Åke Axelsson's designs are difficult to classify. The forms vary greatly and borrow from different epochs and styles, from antiquity to classicism and functionalism. Chairs with a backrest made of wooden spokes are reminiscent of Carl Malmsten, others of Gerrit Rietveld and his bag chair of Verner Panton. According to Axelsson, the king of chairs was Michael Thonet, whose classic he revised and presented as a stackable version "Linnea" in 1986. Even as a young man, he had analysed antique chairs in the arts and crafts museums and refined their craftsmanship. This is one of the reasons why Vaxholm looks like a museum to him.
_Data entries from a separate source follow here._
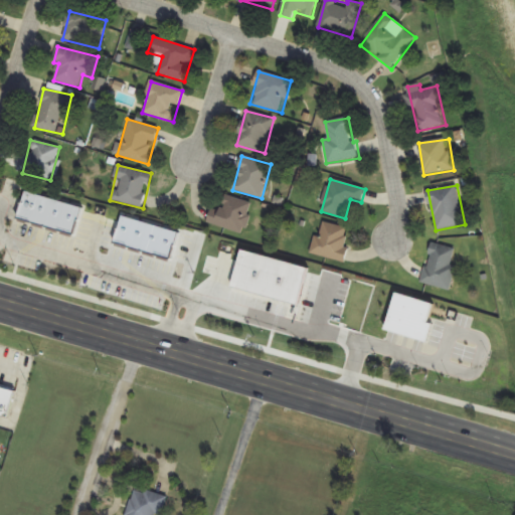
[(81,208),(25,193),(17,220),(73,236),(81,208)]
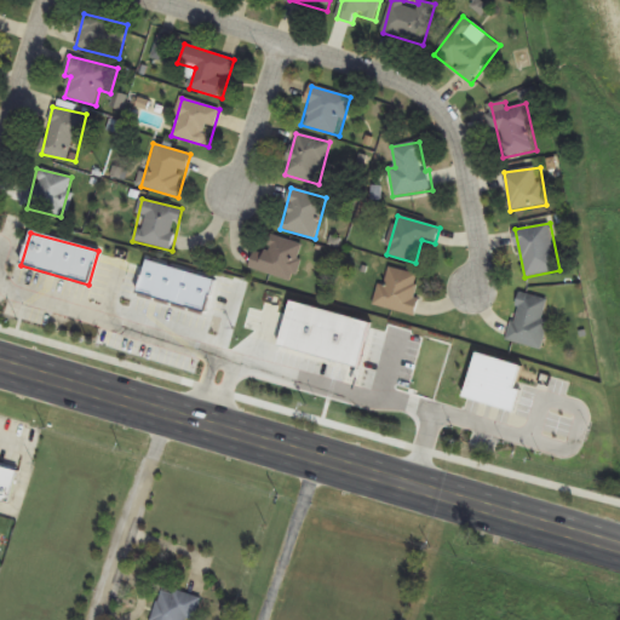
[(293,282),(304,246),(271,235),(267,253),(257,250),(251,269),(293,282)]
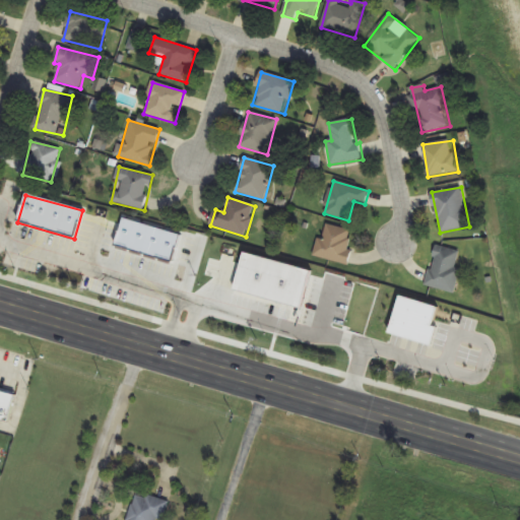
[(179,237),(123,218),(115,247),(172,263),(179,237)]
Nomad is available over the Internet

Although many Swedes have sat on his chairs, few know him. He always worked in the background. Until a year ago he did what he had wanted since his carpenter teacher: to sell his own furniture. Axelsson says with a cheerful smile and refers to his web shop, which is run by his daughter Katarina. His "Nomad Collection" consists of chairs and tables for mobile use, light, foldable, covered with blue canvas, handcrafted in quality - and of course made of beech wood. This is by no means to be understood as a farewell to his previous work, because Åke Axelsson is back at the Gärsnäs stand just in time for the "Stockholm Furniture Fair" and is presenting his new "Zen Conference" upholstered chair amidst young colleagues such as David Ericsson and Fredrik Färg. "You have to love what you do," he says. And Fredrik Färg adds: "Åke is cool".

Åke Axelsson in his atelier in the middle of his chairs.
Reading corner brand self-made: "Zenit II" and "Gungstol" with cover by Svenskt Tenn.
Also homemade: Axelsson's house and studio in Vaxholm.
The first work made of wood.
The "Picnic" stool of the "Nomad Collection" only stands on one last - stability is provided by the feet!
The 83-year-old still works every day.
Helps against colds: "Wood" by Åke Axelsson, knitted in.